Gaining visibility and control of employee AI use
With eighteen months of experience using generative AI, enterprises have started to learn what’s necessary to gain visibility and control of user activity. Whether you build or buy, a solution will need to perform specific functions:
- Build a destination database: First, you’ll need to build and maintain a database of GenAI destinations (i.e., domains and apps with embedded AI). Without this, you can’t do much more than block or allow access based on DNS.
- Capture desired destinations: Next, you’ll need the actual domains that employees are trying to access. There are multiple options for capturing the DNS activity: from the endpoint (i.e., agent), from the firewall, from the proxy, CASB, etc.
- Catalog actual activity: To get visibility, you’ll need to continuously map that employee activity to the destination database, to build a catalog of employee activity – specifically, where are your employees going, relative to AI? The basic version can happen after the fact, to provide only visibility into which AI models, chatbots, etc. employees are accessing. A more advanced version might add risk analysis of those destinations.
- Capture the conversation: Of course, visibility includes more than just destinations, it includes the actual prompts, data, and responses into and out of those AI destinations. You’ll want to capture those and apply additional risk analysis.
- Apply active enforcement: All the above visibility capability can happen after the fact. If you want to apply acceptable use policies to external AI systems, you’ll need a policy mechanism that can enforce at inference time. It needs to intercept prompts and apply policies, to prevent unwanted data loss, unsafe use, etc.

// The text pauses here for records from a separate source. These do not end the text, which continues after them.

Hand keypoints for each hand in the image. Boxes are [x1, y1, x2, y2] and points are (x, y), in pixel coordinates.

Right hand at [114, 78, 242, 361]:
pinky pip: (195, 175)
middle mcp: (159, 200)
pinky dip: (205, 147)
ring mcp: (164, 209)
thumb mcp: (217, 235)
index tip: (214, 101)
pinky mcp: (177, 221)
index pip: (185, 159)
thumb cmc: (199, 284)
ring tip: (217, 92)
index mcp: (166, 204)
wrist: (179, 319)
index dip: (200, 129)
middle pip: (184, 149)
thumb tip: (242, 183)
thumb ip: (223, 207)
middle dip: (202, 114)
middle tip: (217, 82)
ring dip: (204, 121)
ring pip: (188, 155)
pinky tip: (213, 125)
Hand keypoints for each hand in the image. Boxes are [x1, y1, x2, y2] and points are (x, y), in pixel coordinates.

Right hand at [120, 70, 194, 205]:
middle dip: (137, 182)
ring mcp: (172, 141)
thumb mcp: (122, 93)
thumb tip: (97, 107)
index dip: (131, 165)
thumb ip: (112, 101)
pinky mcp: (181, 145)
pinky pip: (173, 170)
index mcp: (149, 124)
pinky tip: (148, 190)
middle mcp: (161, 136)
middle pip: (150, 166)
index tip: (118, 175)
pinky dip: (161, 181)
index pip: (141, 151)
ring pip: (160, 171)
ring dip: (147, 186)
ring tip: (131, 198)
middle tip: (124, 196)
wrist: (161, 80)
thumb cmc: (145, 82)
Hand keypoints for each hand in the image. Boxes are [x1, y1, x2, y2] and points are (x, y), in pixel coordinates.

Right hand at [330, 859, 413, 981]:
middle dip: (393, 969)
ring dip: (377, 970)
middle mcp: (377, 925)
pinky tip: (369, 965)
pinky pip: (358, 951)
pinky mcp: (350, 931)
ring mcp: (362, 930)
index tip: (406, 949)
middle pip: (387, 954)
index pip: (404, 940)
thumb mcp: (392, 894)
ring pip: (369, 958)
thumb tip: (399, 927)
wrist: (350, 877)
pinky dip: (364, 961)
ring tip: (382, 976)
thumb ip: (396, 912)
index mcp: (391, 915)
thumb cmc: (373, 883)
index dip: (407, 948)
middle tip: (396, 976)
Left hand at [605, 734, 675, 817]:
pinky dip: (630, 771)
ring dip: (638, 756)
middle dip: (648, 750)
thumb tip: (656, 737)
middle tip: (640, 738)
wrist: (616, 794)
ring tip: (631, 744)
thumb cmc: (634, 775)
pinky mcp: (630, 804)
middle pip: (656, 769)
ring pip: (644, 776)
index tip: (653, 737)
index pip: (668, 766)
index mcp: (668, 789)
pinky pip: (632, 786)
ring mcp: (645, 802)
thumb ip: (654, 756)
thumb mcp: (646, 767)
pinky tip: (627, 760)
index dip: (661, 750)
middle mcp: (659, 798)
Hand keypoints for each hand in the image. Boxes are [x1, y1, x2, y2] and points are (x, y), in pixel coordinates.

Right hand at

- Enforce policy everywhere: Ensure that the policy mechanism applies to internal and external LLM access and across clouds, LLMs, and security platforms. Since most organizations use a mix of clouds and security products, your policy engine will work better if it’s not restricted to a single platform or cloud.
State of the market today
The steps above can be complex, but some enterprises have made progress. Certainly larger, more advanced organizations have built some set of controls to perform some of the above.
I have spoken with a few that have built much of this AI visibility and control from scratch. Others have used a mix of their EDR, SIEM, CASB, proxy, and firewalls to capture data, do some basic blocking, and post-facto visibility reporting. Of course, as with any new security concern, new startups are bringing solutions to market, as well. This is a very active and fast-evolving area of enterprise security and privacy.

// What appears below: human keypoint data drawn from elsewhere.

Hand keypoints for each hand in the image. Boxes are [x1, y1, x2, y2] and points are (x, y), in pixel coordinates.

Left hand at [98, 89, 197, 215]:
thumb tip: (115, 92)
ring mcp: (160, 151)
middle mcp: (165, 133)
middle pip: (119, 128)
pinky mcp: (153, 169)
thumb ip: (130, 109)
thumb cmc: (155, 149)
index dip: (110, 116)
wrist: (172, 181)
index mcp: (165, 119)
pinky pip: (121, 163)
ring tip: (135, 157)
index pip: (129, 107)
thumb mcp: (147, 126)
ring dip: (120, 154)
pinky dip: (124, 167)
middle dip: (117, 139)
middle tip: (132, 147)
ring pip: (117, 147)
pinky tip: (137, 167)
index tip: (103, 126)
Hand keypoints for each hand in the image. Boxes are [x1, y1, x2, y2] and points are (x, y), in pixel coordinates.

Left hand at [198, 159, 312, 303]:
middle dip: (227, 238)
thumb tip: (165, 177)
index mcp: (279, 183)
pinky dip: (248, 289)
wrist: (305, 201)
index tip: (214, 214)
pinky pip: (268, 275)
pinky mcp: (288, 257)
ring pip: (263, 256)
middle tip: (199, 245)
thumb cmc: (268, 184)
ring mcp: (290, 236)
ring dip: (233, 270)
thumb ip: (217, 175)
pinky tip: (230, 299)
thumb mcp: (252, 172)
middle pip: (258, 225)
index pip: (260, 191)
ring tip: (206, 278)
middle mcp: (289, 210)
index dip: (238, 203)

A final note: Occasionally, major IT shifts occur that significantly impact the way employees (and customers) use IT. Enterprise web deployment in the late 90s drove a massive evolution of enterprise infrastructure, as did mobile apps in the 2010s. Both of those major computing shifts opened new potential for data loss and attacks, and each required significant new technology solutions. GenAI certainly looks to be the next major cause of an IT security evolution, and most organizations will be looking for ways to see, control, and protect their users and their data as AI becomes embedded in every process.